1953 - ÁGUA REVOLTA POVO DA CALHETA

Eram dez horas do dia 20/06/1953 quando repicou o sino da capela de S. Pedro, no Lombo do Atouguia (Calheta). Não se tratava de realização de qualquer cerimónia religiosa, mas sim para uma Revolta Popular contra a usurpação, por parte da Comissão Administrativa dos Aproveitamentos Hidráulicos da Madeira, da água que corria na Ribeira do Luís, junto à nova levada que conduz água da Central Hidroeléctrica da Calheta para irrigar a parte leste do concelho da Calheta e parte da Ponta do Sol.

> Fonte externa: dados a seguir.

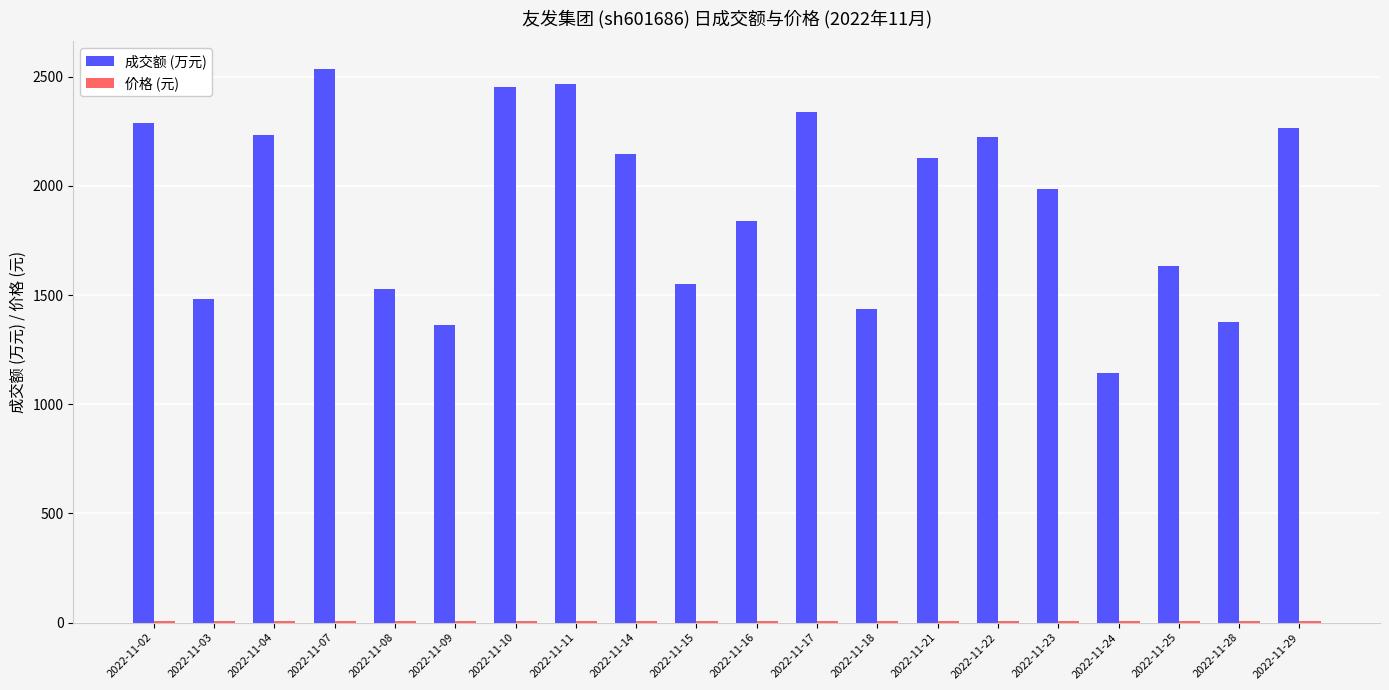

The value of 成交额 (万元) at 2022-11-04 is 3900.8. True or false?

False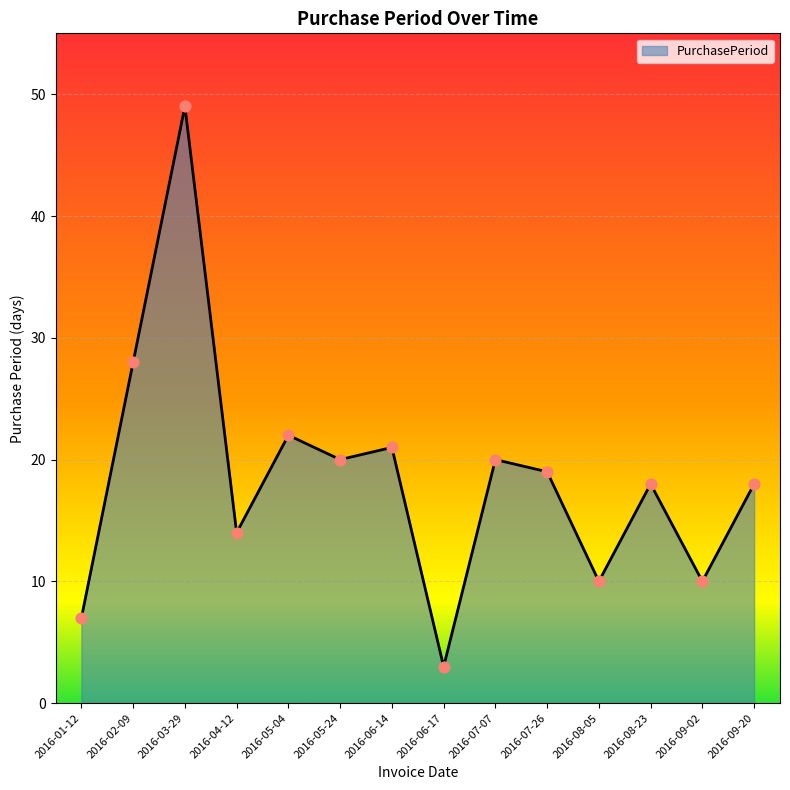

Which has a higher value, 2016-05-04 or 2016-06-17?

2016-05-04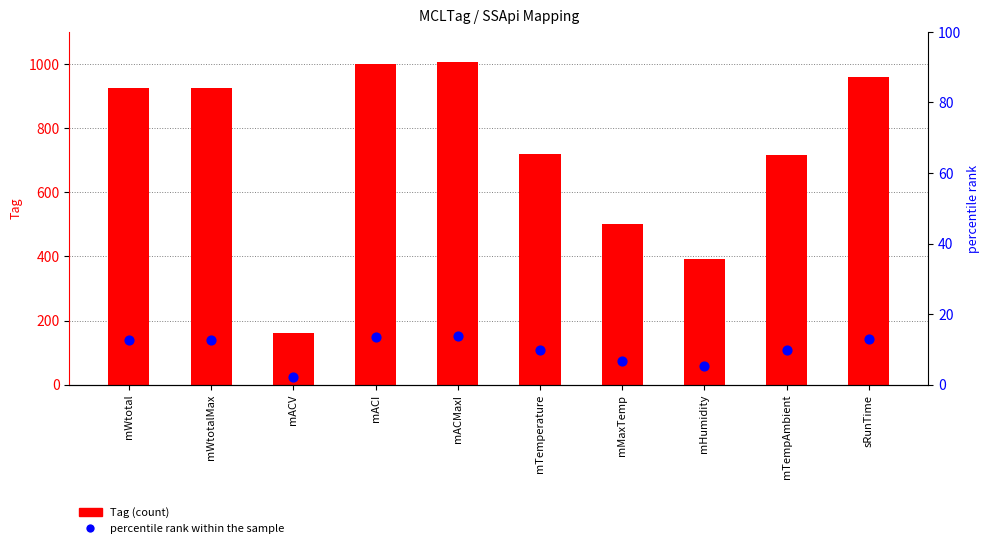

At how many categories does at least one series exceed 93?

10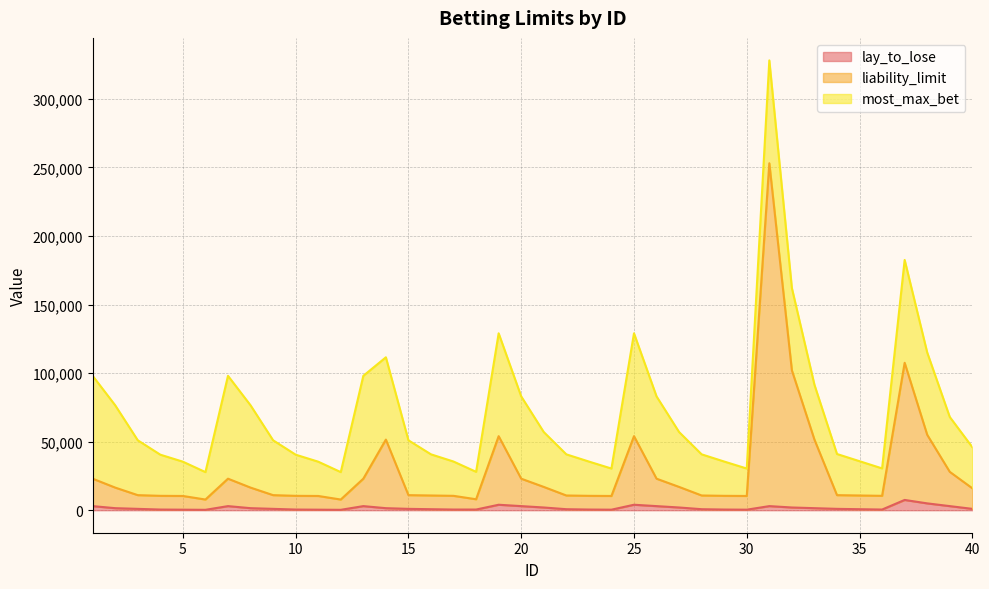

What is the highest value of the lay_to_lose series?

7500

Passados 62 anos, parece irrealista admitir que, em plena pujança do regime salazarista, mulheres de febra rija tivessem feito a revolta contra o Poder instituído. Até a que tocou o sino acabou na prisão juntamente com outra meia dúzia de mulheres. Parecendo que as revoltas populares desenrolam-se nas cidades, o certo é que o povo – no caso, tratou-se de uma revolta de mulheres - ao sentir-se lesado não escolhe lugar nem regime político para agir em defesa dos seus direitos. Isso aconteceu, em 1962, na Lombada da Ponta do Sol, também por causa da água de rega e que provocou uma morte – a da Sãozinha. E acontecerá sempre que algum poder, por mais democrático que diga ser, corte ou desvie água de rega que é dos regantes.
Primeiro no calaboiço da Ponta do Sol e, depois, durante cerca de um mês, na Cadeia dos Viveiros, as mulheres, que mais ativamente destruiram a levada que desviou a água da ribeira para a do grande empreendimento da época, pagaram com a prisão o facto de terem recuperado a água usurpada. Para elas não havia plano hidroagrícola, por mais importante que fosse, que tivesse mais interesse do que a sua água. E o povo acabou por perder a “batalha”, cujas armas foram as enxadas com que cavavam a terra, contra o poder da força policial armada. Revolta tão natural como naturais eram as necessidades da água para a agricultura - a verdadeira agricultura biológica.

O regime hidroagrícola da Madeira nunca foi pacífico. A água, aparentemente abundante, sempre criou conflitos pelo direito de propriedade e utilização. Nascentes brotavam água que motivou a construção de levadas passando por locais inacreditáveis. Foi uma obra útil e necessária para a realidade agrícola de então e para o consumo domiciliário. Mas ainda hoje se discute, investiga, projecta e constrói obras com vista à captação e condução de tão precioso líquido. E cada vez mais ela é escassa! A luta pela água de rega é cada vez mais acentuada, apesar de muitos terrenos abandonados.
Ao longo da história, a questão das águas foi de tal ordem complexa que já D. João II tomou medidas de caráter legislativo fixando princípios de direito que serviram de orientação para as entidades públicas que vieram a ser as Levadas. Pelos séculos adiante, nunca mais pararam as medidas reguladoras deste setor, reconhecendo direitos adquiridos aos regantes em épocas passadas.
A Revolta, agora recordada, tem a sua mais directa relação na criação, em 1943, da Comissão Administrativa dos Aproveitamentos Hidráulicos da Madeira que ficou com a competência de promover e orientar a execussão dos novos empreendimentos hidroagrícolas e hidroeléctricos da Madeira. Legislação de 1947 e de 1952 completou o regime jurídico daquele plano que inclui a construção das centrais hidroeléctricas e levadas de maior capacidade, cuja despesa seria suportada metade pelo Estado e metade pela Junta Geral.
A levada da revolta ficou incluída na primeira fase do grande projecto hidroagrícola e foi classificada “Levada da Calheta-Ponta do Pargo”, irrigando os terrenos a partir da Madalena do Mar/Canhas até a Ponta do Pargo, numa extensão de 67 km.